→ **DATA TO PROCESS**:
┏━━

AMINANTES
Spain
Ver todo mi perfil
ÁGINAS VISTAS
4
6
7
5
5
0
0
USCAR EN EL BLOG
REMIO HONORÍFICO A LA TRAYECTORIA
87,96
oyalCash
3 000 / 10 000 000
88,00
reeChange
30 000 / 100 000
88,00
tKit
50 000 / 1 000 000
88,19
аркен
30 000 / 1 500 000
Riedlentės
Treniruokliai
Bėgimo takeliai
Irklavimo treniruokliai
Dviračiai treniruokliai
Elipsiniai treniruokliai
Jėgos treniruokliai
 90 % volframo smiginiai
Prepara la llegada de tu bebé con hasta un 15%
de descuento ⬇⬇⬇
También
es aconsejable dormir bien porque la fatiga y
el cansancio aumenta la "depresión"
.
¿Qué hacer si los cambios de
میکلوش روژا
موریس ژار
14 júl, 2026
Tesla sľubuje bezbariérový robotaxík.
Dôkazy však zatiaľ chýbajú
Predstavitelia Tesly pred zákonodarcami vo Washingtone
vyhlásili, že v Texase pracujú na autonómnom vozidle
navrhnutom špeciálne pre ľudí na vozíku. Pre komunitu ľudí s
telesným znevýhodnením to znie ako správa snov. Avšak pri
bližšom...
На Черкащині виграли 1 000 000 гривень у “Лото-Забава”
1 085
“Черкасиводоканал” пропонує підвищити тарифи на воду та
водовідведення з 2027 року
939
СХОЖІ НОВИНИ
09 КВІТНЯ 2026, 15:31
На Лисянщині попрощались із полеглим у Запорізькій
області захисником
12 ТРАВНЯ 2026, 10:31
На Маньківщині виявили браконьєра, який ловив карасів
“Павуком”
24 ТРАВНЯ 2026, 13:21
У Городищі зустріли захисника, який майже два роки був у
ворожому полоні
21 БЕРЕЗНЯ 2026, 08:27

┗━━

→ **ACTIVITY**:
What lines of the preceding data include the string "ТРАВНЯ"? Pull them out.

→ **RESULT**:
12 ТРАВНЯ 2026, 10:31
24 ТРАВНЯ 2026, 13:21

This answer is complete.